:: EXTRACT PROVIDED ::
%%
Table 4: Comparison of natural frequencies from measurements and updated model for single damage case.
Figure 4: Comparison of mode shapes from measurements and updated model for single damage case.
3.2. Damage Case  2: Multiple Damage

In the second damage scenario, local buckling occurred at two spots on the structure, as shown in Figure 5. Damage was assumed to occur at 1 m from the left end of the beam and 1 m from the right end of the beam. In the model, the right end of element 1 and left end of element 2 exhibited damage at 1 m from the left end of the beam through semirigid behavior. The rotational stiffness values at the right end of element 1 and left end of element 2 were assumed to be both 147.60 kN·m/rad. In addition, the right end of element 5 and left end of element 6 exhibited damage at 1 m from the right end of the beam through semirigid behavior. The rotational stiffness values at the right end of element 5 and left end of element 6 were assumed to be both 147.60 kN·m/rad.

Figure 5: Multiple damaged structures and model.

Similar to Section 3.1, the local buckling damage was detected using the proposed damage detection technique presented in Section 2. The damaged locations were precisely detected, and the assumed rotational stiffness values were identified. Table 5 gives the identified rotational stiffness values; they were less precise than the detection results for single damage in Section 3.1. This was because identical solution searching conditions such as numbers of population and chromosome of NSGA-II to single damage case were used, although parameters to be identified increased in multiple damage case. According to the number of parameters to be identified, search resolution of NSGA-II needs to be adjusted to obtain accurate result.

Table 5: Assumed and identified rotational stiffness for multiple damage case.
%%
[Data items]
%%
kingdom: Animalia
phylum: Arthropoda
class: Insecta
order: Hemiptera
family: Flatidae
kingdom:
%%
%%
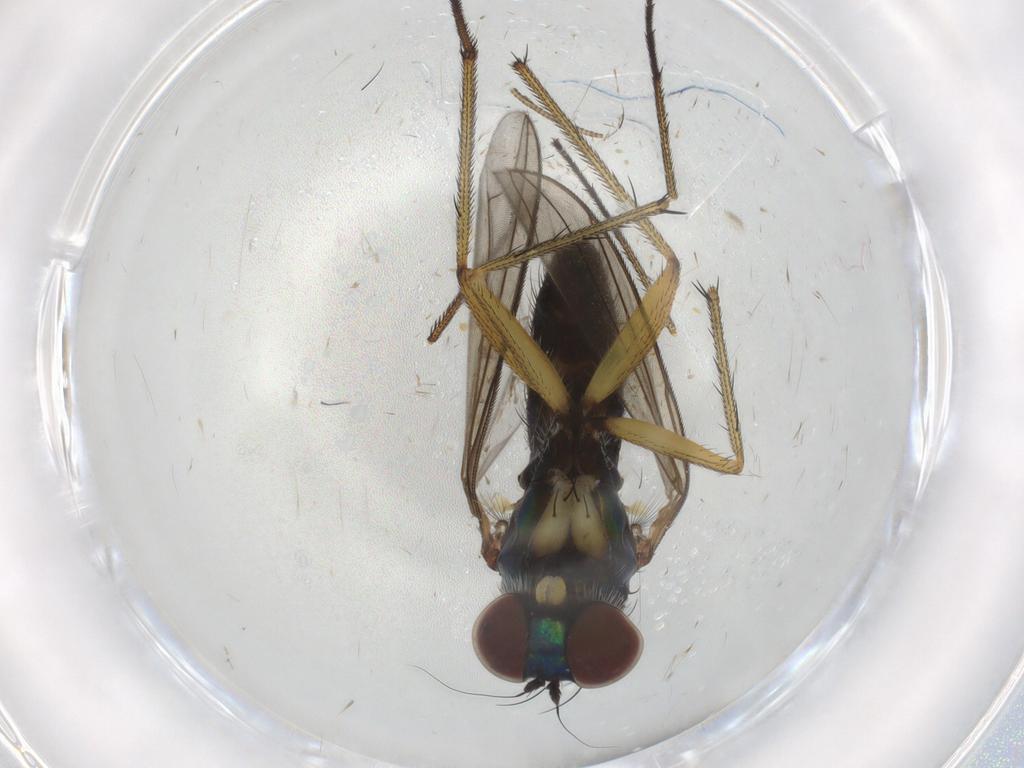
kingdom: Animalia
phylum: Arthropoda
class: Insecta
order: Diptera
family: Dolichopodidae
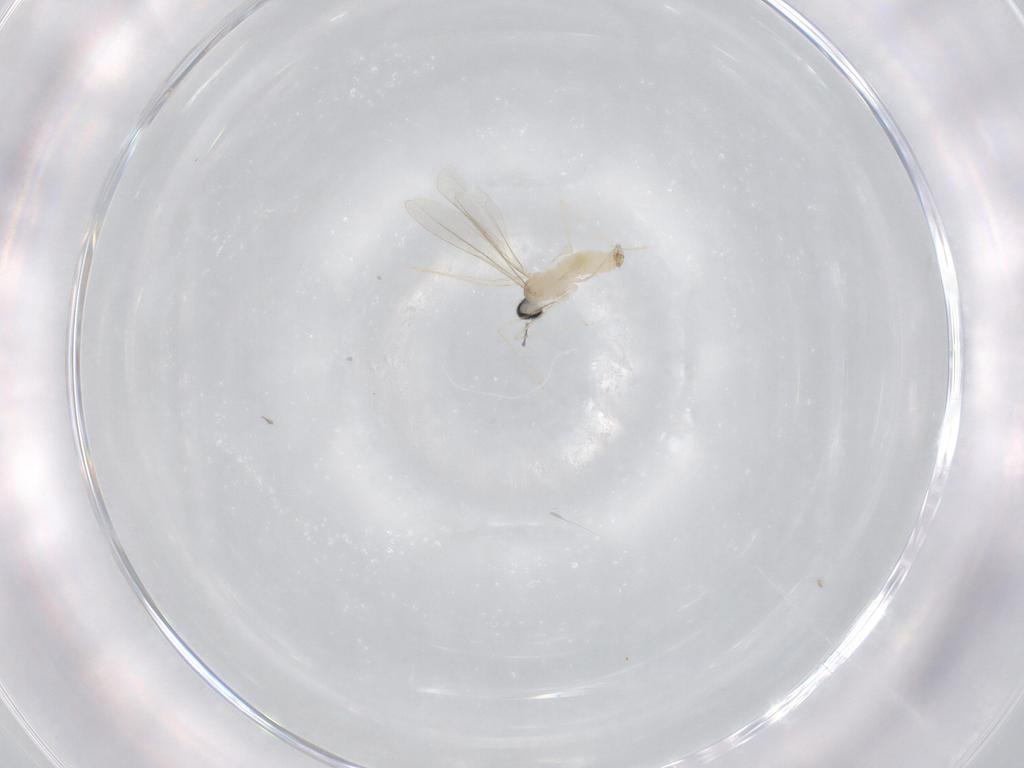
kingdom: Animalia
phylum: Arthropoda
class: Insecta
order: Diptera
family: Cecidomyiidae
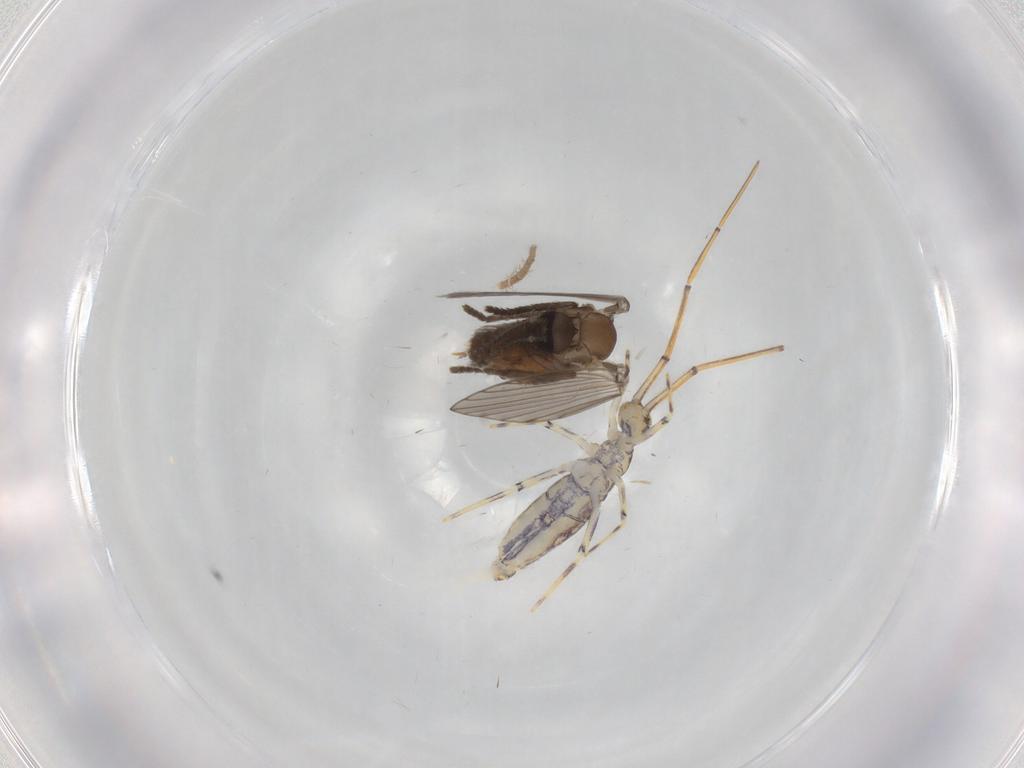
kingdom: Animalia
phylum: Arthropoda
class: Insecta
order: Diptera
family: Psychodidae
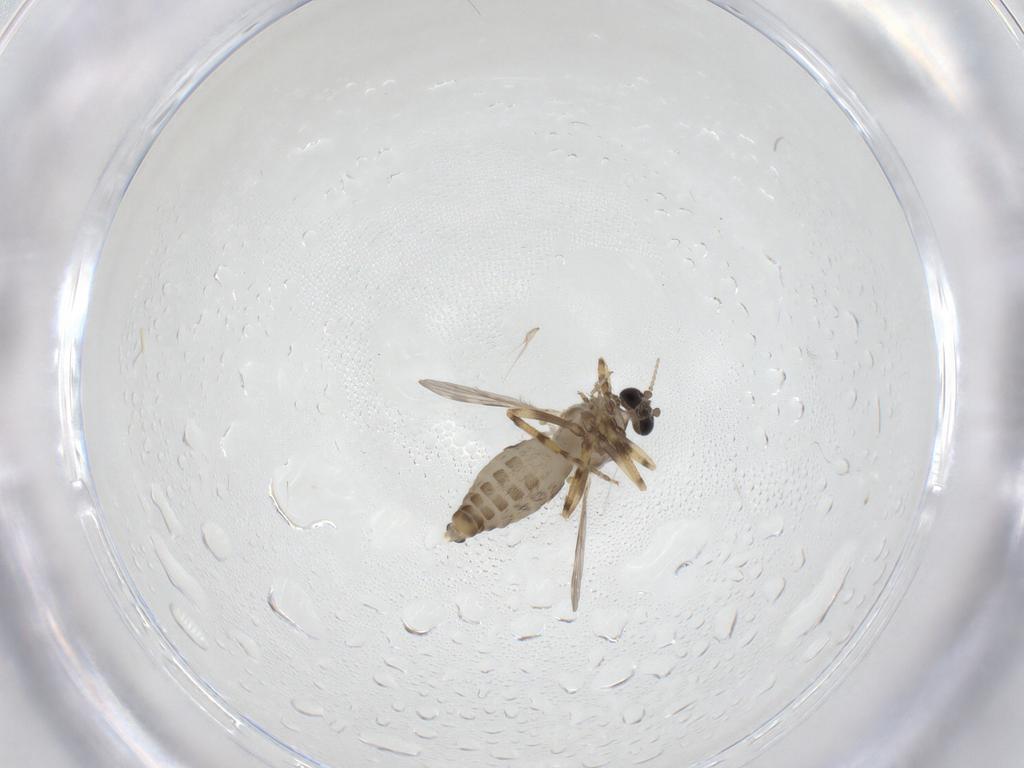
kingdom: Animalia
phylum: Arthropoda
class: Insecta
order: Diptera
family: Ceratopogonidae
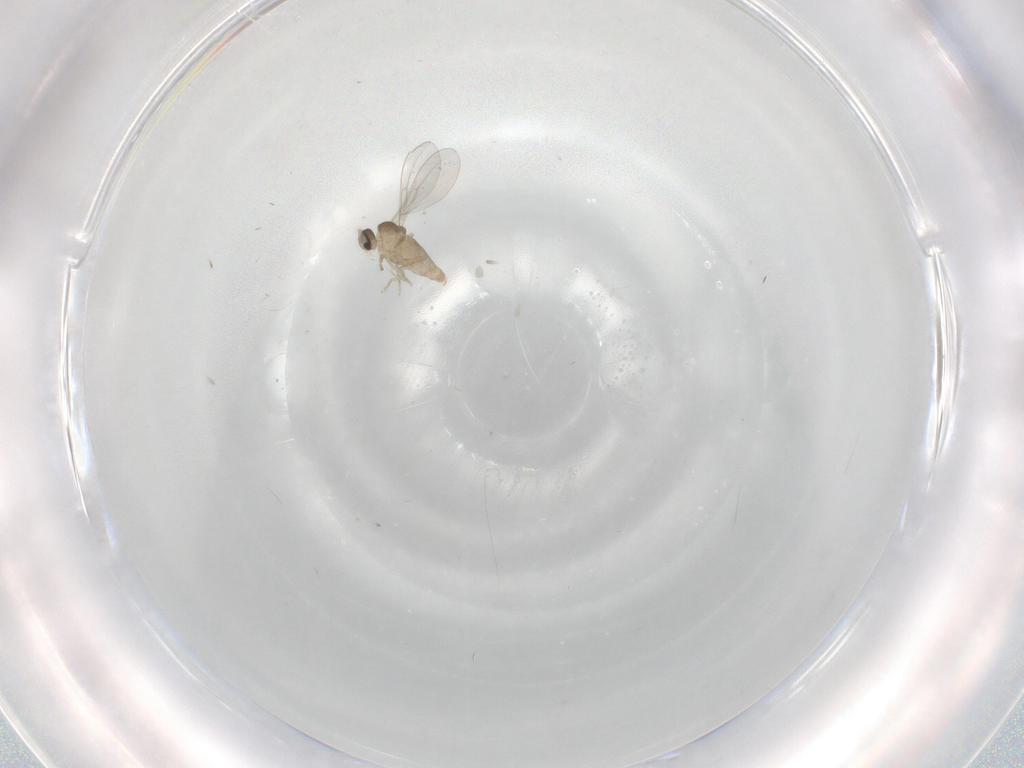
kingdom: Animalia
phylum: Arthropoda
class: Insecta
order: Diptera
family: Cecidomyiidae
%%
%%
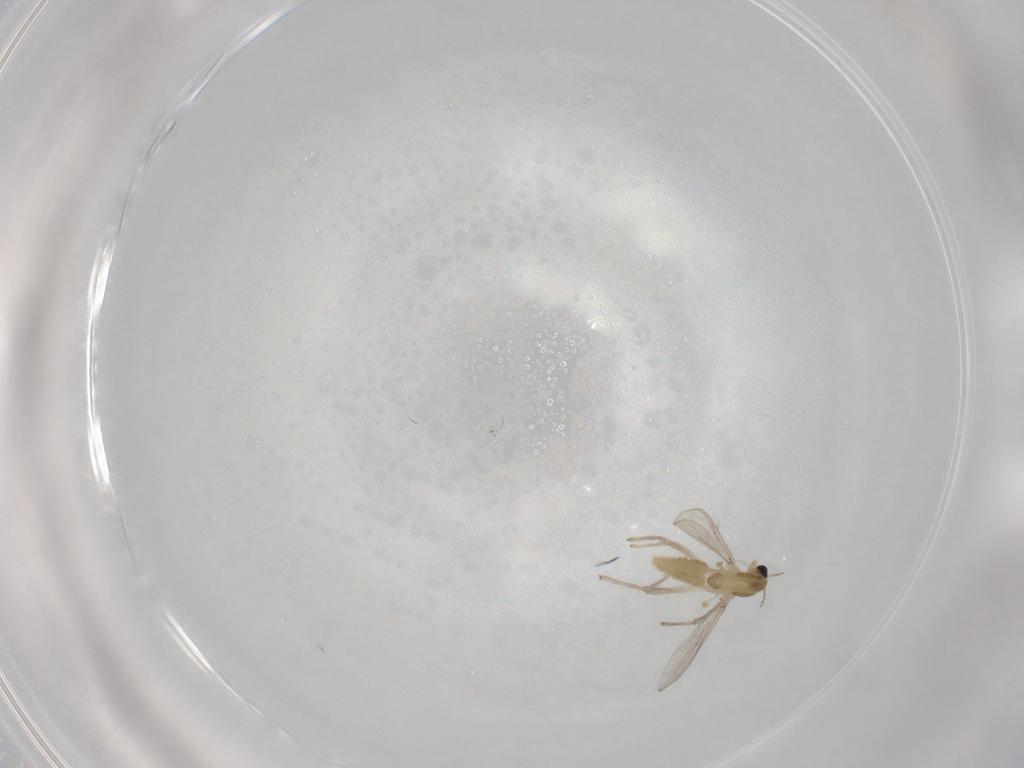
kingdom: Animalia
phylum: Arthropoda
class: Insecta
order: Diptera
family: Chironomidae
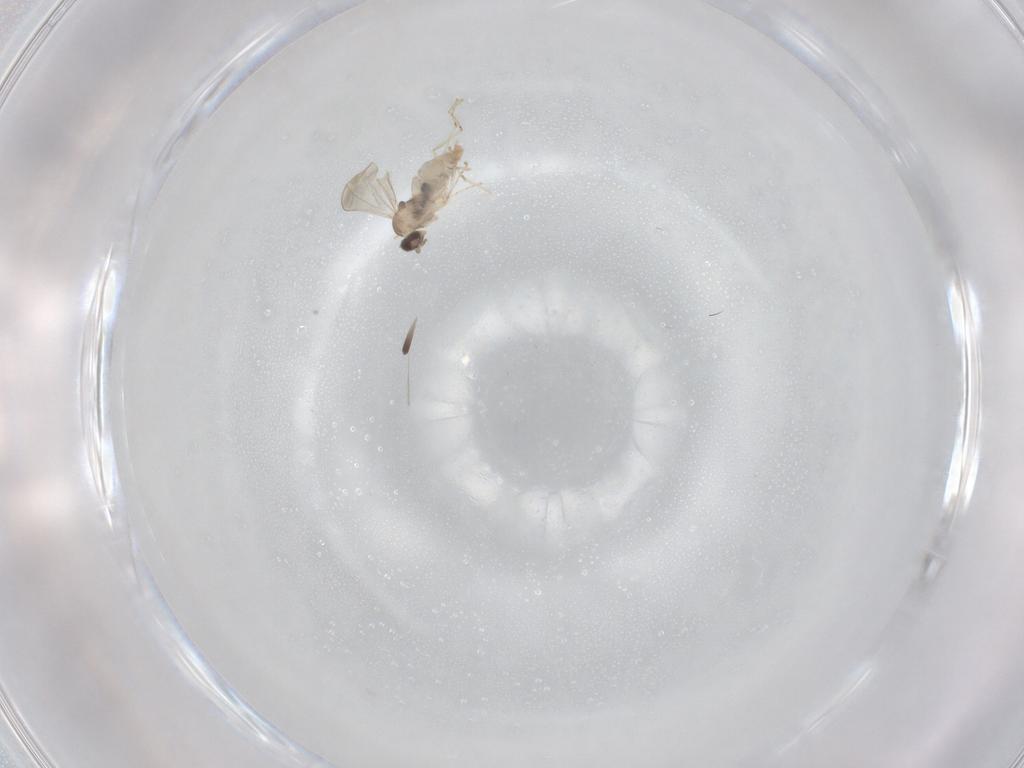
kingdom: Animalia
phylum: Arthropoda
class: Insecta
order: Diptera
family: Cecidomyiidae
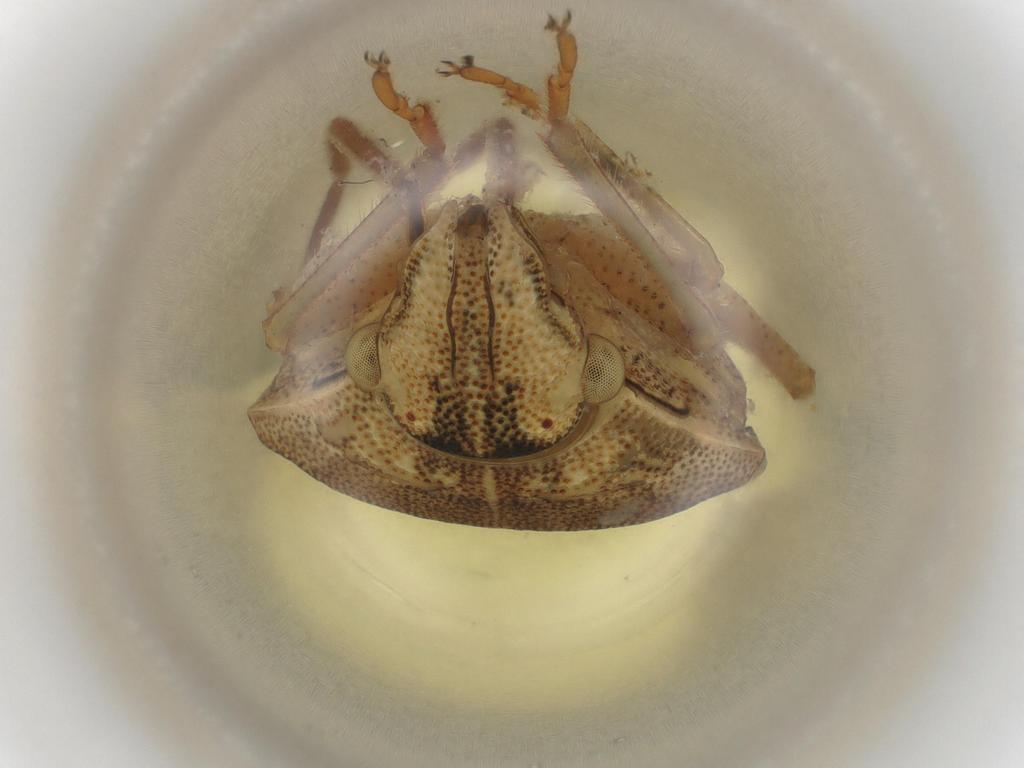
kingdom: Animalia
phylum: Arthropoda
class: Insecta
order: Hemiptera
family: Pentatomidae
%%
:: TASK DESCRIPTION ::
In the text on the multiple damage case, what rotational stiffness value was assumed at the right end of element 5 and the left end of element 6?

:: SOLUTION TO THIS EXERCISE ::
147.60 kN·m/rad